I suppose I could search through the internet and find photographs and maps and music to supplement my fuzzy fantasies, but I feel strangely reluctant (although I have started, by looking for a picture for this post); I don’t know why, other than to say I am enjoying the strangeness. But then, is that not a way of exotifiying the novel? Would such a reading be in some way ‘wrong’, or at least ‘flawed’?
How do you read books you can’t visualise? Or does that never happen?

It is precisely for this reason that I don't read as many books from other cultures as I should! I really struggled a few years back with a non-fiction book about Buddhism that was supposed to be excellent. But the guy kept travelling around Buddhist sites in a certain part of India and I just could not see them at all. It was quite dense, difficult prose and this inability to at least conjure up a scene in my mind by way of compensation completely threw me. It was one of those books that didn't last more than twenty pages with me!

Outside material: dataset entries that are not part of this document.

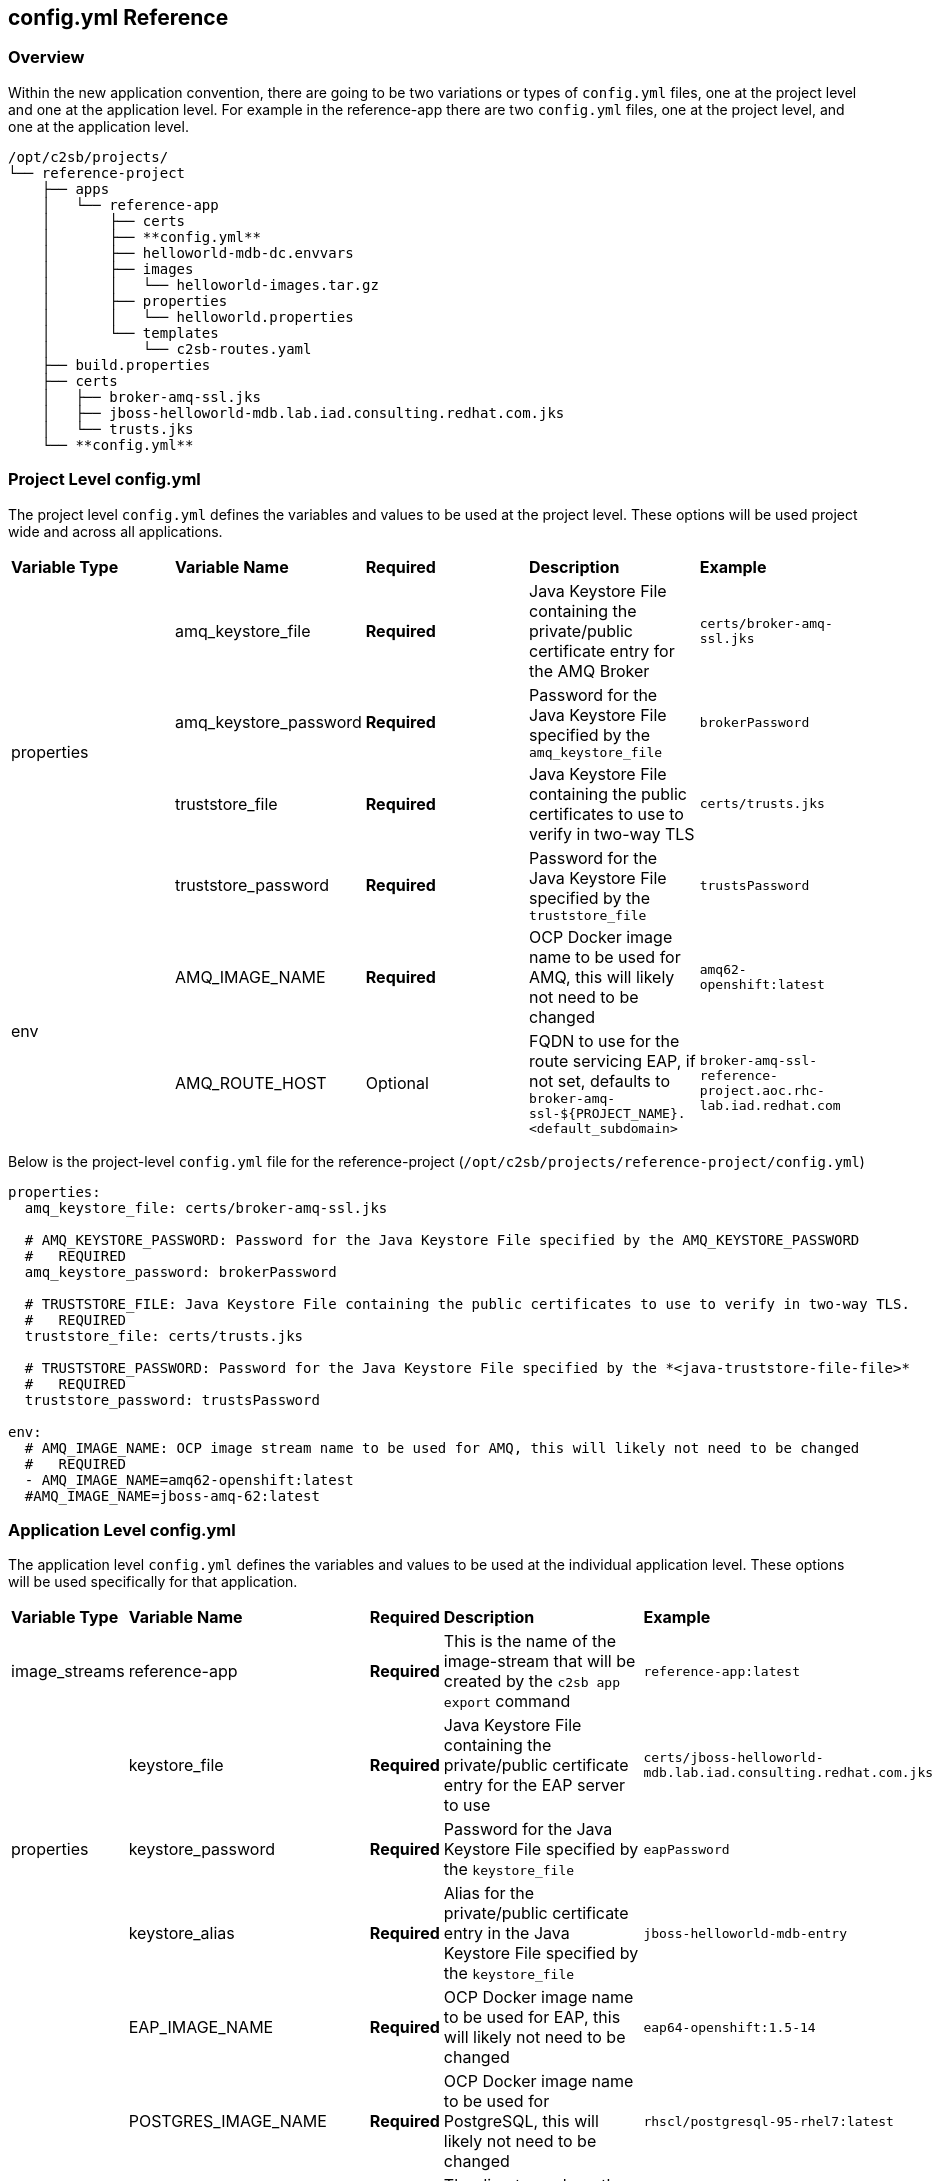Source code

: 

== config.yml Reference

[[bookmark-config-yml]]

=== Overview

Within the new application convention, there are going to be two variations or types of `config.yml` files, one at the project level and one at the application level. For example in the reference-app there are two `config.yml` files, one at the project level, and one at the application level.

```
/opt/c2sb/projects/
└── reference-project
    ├── apps
    │   └── reference-app
    │       ├── certs
    │       ├── **config.yml**
    │       ├── helloworld-mdb-dc.envvars
    │       ├── images
    │       │   └── helloworld-images.tar.gz
    │       ├── properties
    │       │   └── helloworld.properties
    │       └── templates
    │           └── c2sb-routes.yaml
    ├── build.properties
    ├── certs
    │   ├── broker-amq-ssl.jks
    │   ├── jboss-helloworld-mdb.lab.iad.consulting.redhat.com.jks
    │   └── trusts.jks
    └── **config.yml**
```
=== Project Level config.yml

The project level `config.yml` defines the variables and values to be used at the project level. These options will be used project wide and across all applications.

[width="100%"]
|=======
|*Variable Type*  | *Variable Name* | *Required*  | *Description* |*Example*
.4+| properties   | amq_keystore_file | *Required* | Java Keystore File containing the private/public certificate entry for the AMQ Broker | `certs/broker-amq-ssl.jks`
                  | amq_keystore_password | *Required* | Password for the Java Keystore File specified by the `amq_keystore_file` | `brokerPassword`
                  | truststore_file | *Required* | Java Keystore File containing the public certificates to use to verify in two-way TLS | `certs/trusts.jks`
                  | truststore_password | *Required* | Password for the Java Keystore File specified by the `truststore_file` | `trustsPassword`
.2+| env          | AMQ_IMAGE_NAME | *Required* | OCP Docker image name to be used for AMQ, this will likely not need to be changed | `amq62-openshift:latest`
                  | AMQ_ROUTE_HOST | Optional | FQDN to use for the route servicing EAP, if not set, defaults to  `broker-amq-ssl-${PROJECT_NAME}.<default_subdomain>` | `broker-amq-ssl-reference-project.aoc.rhc-lab.iad.redhat.com`
|=======

Below is the project-level `config.yml` file for the reference-project (`/opt/c2sb/projects/reference-project/config.yml`)

```
properties:
  amq_keystore_file: certs/broker-amq-ssl.jks

  # AMQ_KEYSTORE_PASSWORD: Password for the Java Keystore File specified by the AMQ_KEYSTORE_PASSWORD
  #   REQUIRED
  amq_keystore_password: brokerPassword

  # TRUSTSTORE_FILE: Java Keystore File containing the public certificates to use to verify in two-way TLS.
  #   REQUIRED
  truststore_file: certs/trusts.jks

  # TRUSTSTORE_PASSWORD: Password for the Java Keystore File specified by the *<java-truststore-file-file>*
  #   REQUIRED
  truststore_password: trustsPassword

env:
  # AMQ_IMAGE_NAME: OCP image stream name to be used for AMQ, this will likely not need to be changed
  #   REQUIRED
  - AMQ_IMAGE_NAME=amq62-openshift:latest
  #AMQ_IMAGE_NAME=jboss-amq-62:latest
```

=== Application Level config.yml

The application level `config.yml` defines the variables and values to be used at the individual application level. These options will be used specifically for that application.


[width="100%"]
|=======
|*Variable Type*  | *Variable Name* | *Required*  | *Description* |*Example*
| image_streams   | reference-app | *Required* | This is the name of the image-stream that will be created by the `c2sb app export` command | `reference-app:latest`
.3+| properties   | keystore_file | *Required* | Java Keystore File containing the private/public certificate entry for the EAP server to use | `certs/jboss-helloworld-mdb.lab.iad.consulting.redhat.com.jks`
                  | keystore_password | *Required* | Password for the Java Keystore File specified by the `keystore_file` | `eapPassword`
                  | keystore_alias | *Required* | Alias for the private/public certificate entry in the Java Keystore File specified by the `keystore_file` | `jboss-helloworld-mdb-entry`
.5+| env          | EAP_IMAGE_NAME | *Required* | OCP Docker image name to be used for EAP, this will likely not need to be changed | `eap64-openshift:1.5-14`
                  | POSTGRES_IMAGE_NAME | *Required* | OCP Docker image name to be used for PostgreSQL, this will likely not need to be changed | `rhscl/postgresql-95-rhel7:latest`
                  | EAP_OPENSHIFT_DATA_DIR | *Required* | The directory where the scripts will mount the PVC for the persistent storage for EAP, this will likely not need to be changed | `/data`
                  | EAP_READINESS_PROBE_PATH | Optional | The url that the OCP readiness probe should use to ensure that the application is running and ready to take requests. If this is not set, it will default to `/${APPLICATION_NAME}/` | `./reference-app/`
                  | EAP_ROUTE_HOST | Optional | FQDN to use for the route servicing EAP, if not set, defaults to `${APPLICATION_NAME}-services-internal-${PROJECT_NAME}.<default_subdomain>` | `reference-app-services-internal-reference-project.aoc.rhc-lab.iad.redhat.com`
|=======

```
image_streams:
  - reference-app:latest

properties:

  # KEYSTORE_FILE: Java Keystore File containing the private/public certificate entry for the EAP server to use
  #   REQUIRED
  keystore_file: certs/jboss-helloworld-mdb.lab.iad.consulting.redhat.com.jks

  # KEYSTORE_PASSWORD: Password for the Java Keystore File specified by the *<java-keystore-file>*
  #   REQUIRED
  keystore_password: eapPassword

  # KEYSTORE_ALIAS: Alias for the private/public certificate entry in the Java Keystore File specified by the *<java-keystore-file>*
  #   REQUIRED
  keystore_alias: jboss-helloworld-mdb-entry

env:
- EAP_IMAGE_NAME=eap64-openshift:1.5-14
# POSTGRES_IMAGE_NAME: OCP Docker image name to be used for PostgreSQL, this will likely not need to be changed
#   REQUIRED
- POSTGRES_IMAGE_NAME=rhscl/postgresql-95-rhel7:latest
- EAP_OPENSHIFT_DATA_DIR=/data

# EAP_READINESS_PROBE_PATH: The url that the OCP readiness probe should use to ensure that the application is running and ready to take requests. If this is not set, it will default to `/${APPLICATION_NAME}/`
#   OPTIONAL
# - EAP_READINESS_PROBE_PATH=./reference-app/

# EAP_ROUTE_HOST: FQDN to use for the route servicing EAP, if not set, defaults to  `broker-ssl-amq-${PROJECT_NAME}.<environment-domain-name>`
#   OPTIONAL
#EAP_ROUTE_HOST=helloworld-smoketest.cloudapps.rhc-lab.iad.redhat.com
- MAX_CONNECTIONS=250
```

Posted by: litlove | Tuesday, 29 January 2013 at 09:42 PM
I think I usually read strange places like I read strange words- glossing over, then making up a meaning in context, and then feeling fairly confident with the meanings/concepts. I suppose this is a flawed method- sometimes I get a concrete idea, but I get it wrong. Sometimes I turn to a dictionary. I like the idea of immersion, but in a sense maybe this involves taking too much from my own head, not enough from the text. But I like the way a place or time period can become more and more familiar through reading.
Posted by: Catie | Tuesday, 29 January 2013 at 11:20 PM
Helen, your post makes me realise once again that I am simply not a visual reader. I would have no problem with this book because I simply don't 'see' any book that I read. I'm not quite certain what I do instead, but I know it isn't a visual process. Is there anyone else out there who feels this way and can explain where our understanding of a book comes from? I think I'd better do a post on this myself. Thanks for the nudge.
Posted by: Alex | Wednesday, 30 January 2013 at 09:55 AM
I don't really "see" books either -- not even to the extent of visualizing what characters look like. But then I am the sort of person who prefers that words stay with poems and not make the leap to music lyric ... like my music purely non-verbal.